Deep Learning Problems

Groups:

Group 1 (xena01-03) - Koeller, Jordan; Holloway, Taylor; Walker, Blair

Group 2 (xena04-06) - Burton, Craig; Ang, Sam; Whitten, Marcus

Group 3 (xena07-09) - Skogman, Brett; Yang, Mary; Usiri, Calvin

Group 4 (xena10-12) - Samoray, Nicholas; Viltoft, Jorgen; Burnett, Jesse

Group 5 (xena13-15) - Chang, Stephen; Croxton, John; Reyes, Miguel

Group 6 (xena16-18) - Andres, Robbie; Witecki, Ian; Newton, Michael

Group 7 (xena19-21) - Bomer, Dan; Fordin, Sarah; Herbert, Emily

Data Set:

This week's dataset is the Trinity admissions dataset we have used previously. You can find it in /data/BigData/admissions/. I've made two files (with the numbers 2 and 3) specifically for doing this project.

In Class Questions:

1. Convert the example at https://github.com/deeplearning4j/dl4j-examples/blob/master/dl4j-examples/src/main/java/org/deeplearning4j/examples/dataexamples/CSVExample.java to Scala and adapt it to read the file AdmissionAnon2.tsv. What accuracy do you get using the configuration that is part of that file?

Note that new ClassPathResource("iris.txt").getFile() needs to be just a new File for the appropriate file. Also, you will need all of the following in your build.sbt.

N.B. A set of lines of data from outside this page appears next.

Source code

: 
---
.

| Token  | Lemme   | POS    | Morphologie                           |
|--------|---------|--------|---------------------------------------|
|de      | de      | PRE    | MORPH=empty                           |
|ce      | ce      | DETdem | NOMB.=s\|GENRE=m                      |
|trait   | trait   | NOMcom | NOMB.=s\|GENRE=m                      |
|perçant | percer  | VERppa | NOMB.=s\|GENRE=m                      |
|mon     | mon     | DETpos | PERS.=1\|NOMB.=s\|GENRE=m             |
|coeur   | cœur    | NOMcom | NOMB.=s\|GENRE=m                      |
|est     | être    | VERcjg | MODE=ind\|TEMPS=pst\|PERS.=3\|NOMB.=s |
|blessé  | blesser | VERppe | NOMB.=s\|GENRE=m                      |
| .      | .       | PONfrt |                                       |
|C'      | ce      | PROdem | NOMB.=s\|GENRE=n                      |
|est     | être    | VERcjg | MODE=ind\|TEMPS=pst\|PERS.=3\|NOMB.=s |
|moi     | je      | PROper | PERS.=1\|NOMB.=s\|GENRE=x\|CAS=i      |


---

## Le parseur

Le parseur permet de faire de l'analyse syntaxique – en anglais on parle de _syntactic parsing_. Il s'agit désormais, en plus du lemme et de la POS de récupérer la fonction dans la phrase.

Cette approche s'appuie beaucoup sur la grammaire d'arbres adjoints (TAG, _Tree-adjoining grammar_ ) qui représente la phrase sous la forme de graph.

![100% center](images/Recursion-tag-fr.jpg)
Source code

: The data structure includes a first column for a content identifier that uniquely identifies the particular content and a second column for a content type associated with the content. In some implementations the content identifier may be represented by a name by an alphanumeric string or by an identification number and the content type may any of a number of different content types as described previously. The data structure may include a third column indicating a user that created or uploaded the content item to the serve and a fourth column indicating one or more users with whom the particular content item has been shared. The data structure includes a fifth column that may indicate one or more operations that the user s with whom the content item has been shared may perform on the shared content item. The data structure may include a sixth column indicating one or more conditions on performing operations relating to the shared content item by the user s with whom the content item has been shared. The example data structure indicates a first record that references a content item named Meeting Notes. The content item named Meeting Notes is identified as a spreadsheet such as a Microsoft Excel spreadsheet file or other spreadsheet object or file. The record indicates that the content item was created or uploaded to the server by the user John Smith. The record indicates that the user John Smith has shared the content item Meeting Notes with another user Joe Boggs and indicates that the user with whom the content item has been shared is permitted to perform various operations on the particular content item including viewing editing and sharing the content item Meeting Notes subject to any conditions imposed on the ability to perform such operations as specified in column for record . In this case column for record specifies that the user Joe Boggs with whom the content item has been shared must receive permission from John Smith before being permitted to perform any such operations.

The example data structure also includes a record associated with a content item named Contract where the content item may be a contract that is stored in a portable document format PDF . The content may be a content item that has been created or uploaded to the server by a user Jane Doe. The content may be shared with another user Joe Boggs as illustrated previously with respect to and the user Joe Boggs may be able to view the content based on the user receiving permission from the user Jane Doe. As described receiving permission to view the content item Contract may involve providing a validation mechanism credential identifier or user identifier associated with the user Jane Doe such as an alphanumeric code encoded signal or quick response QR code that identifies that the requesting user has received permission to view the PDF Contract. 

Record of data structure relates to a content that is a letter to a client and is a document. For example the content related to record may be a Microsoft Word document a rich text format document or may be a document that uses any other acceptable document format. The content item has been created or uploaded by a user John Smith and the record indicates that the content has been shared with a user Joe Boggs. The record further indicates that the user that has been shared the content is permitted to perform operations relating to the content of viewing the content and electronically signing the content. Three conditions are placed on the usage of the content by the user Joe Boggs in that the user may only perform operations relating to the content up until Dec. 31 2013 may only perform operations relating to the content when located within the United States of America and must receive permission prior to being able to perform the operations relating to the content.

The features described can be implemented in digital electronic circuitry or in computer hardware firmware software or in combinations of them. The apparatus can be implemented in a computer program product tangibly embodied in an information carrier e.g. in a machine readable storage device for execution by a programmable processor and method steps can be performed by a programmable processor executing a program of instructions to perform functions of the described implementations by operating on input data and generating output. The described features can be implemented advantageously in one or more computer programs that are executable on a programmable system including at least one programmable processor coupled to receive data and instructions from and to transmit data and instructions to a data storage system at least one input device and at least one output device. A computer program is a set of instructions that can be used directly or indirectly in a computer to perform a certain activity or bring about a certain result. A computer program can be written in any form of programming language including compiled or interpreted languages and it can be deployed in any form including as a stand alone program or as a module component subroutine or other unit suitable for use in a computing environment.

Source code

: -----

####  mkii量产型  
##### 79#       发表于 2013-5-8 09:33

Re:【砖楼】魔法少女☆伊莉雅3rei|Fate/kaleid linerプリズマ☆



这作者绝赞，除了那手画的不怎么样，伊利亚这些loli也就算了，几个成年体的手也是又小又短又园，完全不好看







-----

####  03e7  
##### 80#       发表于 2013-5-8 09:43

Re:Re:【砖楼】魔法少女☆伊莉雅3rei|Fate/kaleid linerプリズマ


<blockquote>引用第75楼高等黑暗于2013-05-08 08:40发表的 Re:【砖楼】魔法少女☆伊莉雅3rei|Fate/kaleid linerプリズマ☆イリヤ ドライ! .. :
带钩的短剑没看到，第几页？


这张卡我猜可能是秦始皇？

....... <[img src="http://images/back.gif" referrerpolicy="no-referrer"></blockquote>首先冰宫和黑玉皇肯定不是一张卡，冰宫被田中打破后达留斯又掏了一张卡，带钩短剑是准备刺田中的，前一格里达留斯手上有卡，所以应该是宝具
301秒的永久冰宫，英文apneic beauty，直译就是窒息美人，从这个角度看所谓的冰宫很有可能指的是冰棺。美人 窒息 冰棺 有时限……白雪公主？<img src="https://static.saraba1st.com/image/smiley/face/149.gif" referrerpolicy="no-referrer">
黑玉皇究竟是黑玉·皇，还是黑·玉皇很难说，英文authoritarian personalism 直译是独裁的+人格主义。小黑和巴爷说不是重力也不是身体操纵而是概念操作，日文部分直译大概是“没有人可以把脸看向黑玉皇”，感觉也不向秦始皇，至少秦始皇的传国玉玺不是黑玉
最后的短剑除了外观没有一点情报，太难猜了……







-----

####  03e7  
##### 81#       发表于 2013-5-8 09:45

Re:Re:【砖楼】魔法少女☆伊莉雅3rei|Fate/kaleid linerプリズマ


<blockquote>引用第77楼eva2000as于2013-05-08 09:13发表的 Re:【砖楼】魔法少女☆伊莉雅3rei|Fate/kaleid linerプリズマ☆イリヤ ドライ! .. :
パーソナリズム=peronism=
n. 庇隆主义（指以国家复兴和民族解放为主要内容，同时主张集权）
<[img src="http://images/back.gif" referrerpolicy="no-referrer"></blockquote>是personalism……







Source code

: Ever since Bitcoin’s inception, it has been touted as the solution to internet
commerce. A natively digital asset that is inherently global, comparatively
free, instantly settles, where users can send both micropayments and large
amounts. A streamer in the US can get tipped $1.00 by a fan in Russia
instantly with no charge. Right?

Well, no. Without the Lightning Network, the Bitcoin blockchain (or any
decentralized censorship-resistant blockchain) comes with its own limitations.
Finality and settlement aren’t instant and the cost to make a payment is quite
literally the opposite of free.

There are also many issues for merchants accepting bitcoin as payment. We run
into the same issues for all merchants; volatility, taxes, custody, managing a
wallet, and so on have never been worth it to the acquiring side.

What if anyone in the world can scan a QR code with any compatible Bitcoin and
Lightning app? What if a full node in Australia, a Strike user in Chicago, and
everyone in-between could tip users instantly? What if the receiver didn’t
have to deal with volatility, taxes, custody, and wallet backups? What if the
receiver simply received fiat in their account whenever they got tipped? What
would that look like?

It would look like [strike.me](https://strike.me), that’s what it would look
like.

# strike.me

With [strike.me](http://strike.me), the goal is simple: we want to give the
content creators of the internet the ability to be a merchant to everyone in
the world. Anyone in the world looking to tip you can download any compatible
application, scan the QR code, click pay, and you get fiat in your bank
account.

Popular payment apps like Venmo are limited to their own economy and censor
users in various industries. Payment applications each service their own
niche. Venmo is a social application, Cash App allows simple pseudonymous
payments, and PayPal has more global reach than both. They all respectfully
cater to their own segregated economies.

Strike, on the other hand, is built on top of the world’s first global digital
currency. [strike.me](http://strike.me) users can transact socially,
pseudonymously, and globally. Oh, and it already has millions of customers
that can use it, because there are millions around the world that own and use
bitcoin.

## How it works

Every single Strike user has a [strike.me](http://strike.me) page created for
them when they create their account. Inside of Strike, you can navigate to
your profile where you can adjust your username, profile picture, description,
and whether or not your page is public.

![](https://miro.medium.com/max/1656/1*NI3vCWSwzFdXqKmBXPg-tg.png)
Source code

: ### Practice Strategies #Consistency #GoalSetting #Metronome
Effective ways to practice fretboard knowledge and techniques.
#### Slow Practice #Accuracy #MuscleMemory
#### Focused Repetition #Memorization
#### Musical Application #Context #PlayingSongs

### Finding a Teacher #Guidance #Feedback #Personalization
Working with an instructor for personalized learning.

libraryDependencies += "org.nd4j" % "nd4j-native-platform" % "0.9.1",

libraryDependencies += "org.deeplearning4j" % "deeplearning4j-core" % "0.9.1",

libraryDependencies += "org.datavec" % "datavec-api" % "0.9.1",

Before you leave class, one member of your group needs to send me an email with your group answers to these questions and the code you wrote to solve them. Make sure the email also includes the names of all the group members who were present to work on this.

Between Class Questions:

All the code that you write to answer these questions should be put in a package called deeplearn in the in-class repository. You should also make a file called deeplearn.md in the top level of your repository that includes a write-up with your answers to the questions and any requested plots.

1. Find the best classification scheme you can for the last column using the DeepLearning4J library. There are two ways to interpret the classification, and I want you to do those independently. (See a and b below.) I want you to try a few different configurations for your neural network to see which works best for this data. Document the configurations you use and how well they do.

a. Using AdmissionAnon2.tsv with 5 label classes.

b. Using AdmissionAnon3.tsv with 2 label classes.